[[ INFORMATION PROVIDED open ]]

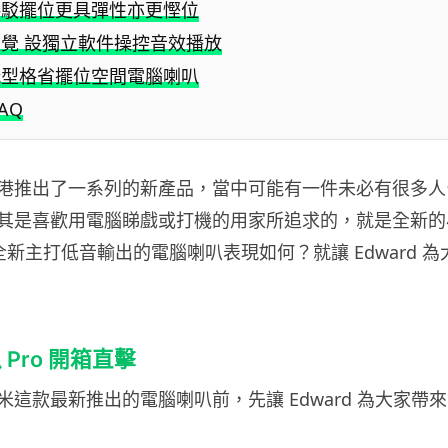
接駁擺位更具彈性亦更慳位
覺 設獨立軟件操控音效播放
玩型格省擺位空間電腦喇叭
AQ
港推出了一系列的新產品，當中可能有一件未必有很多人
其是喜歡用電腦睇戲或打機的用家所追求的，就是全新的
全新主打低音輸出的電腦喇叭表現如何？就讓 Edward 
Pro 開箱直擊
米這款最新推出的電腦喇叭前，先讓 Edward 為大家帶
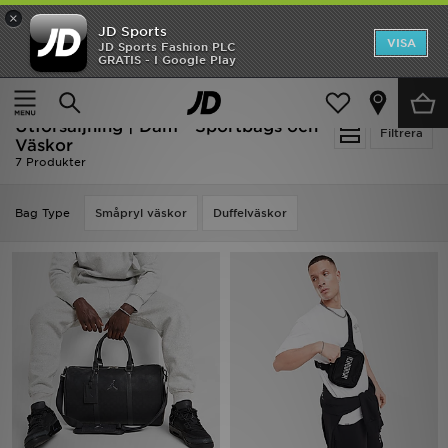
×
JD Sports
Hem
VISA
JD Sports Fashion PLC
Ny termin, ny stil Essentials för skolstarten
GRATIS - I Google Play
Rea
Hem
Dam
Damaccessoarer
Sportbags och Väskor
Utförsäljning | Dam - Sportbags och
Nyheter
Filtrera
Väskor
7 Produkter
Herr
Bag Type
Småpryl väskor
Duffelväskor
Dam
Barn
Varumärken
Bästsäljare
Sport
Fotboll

[[ INFORMATION PROVIDED closed ]]
[[ INFORMATION PROVIDED open ]]

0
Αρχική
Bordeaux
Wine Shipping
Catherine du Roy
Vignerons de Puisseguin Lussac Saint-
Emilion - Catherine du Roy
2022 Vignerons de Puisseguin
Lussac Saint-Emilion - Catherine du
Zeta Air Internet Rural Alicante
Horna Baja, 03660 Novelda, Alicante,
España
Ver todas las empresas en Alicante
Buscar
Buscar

[[ INFORMATION PROVIDED closed ]]

TASK REQUIREMENTS: Copy every line of the data where "Saint" is found.

RESPONSE:
Vignerons de Puisseguin Lussac Saint-
Lussac Saint-Emilion - Catherine du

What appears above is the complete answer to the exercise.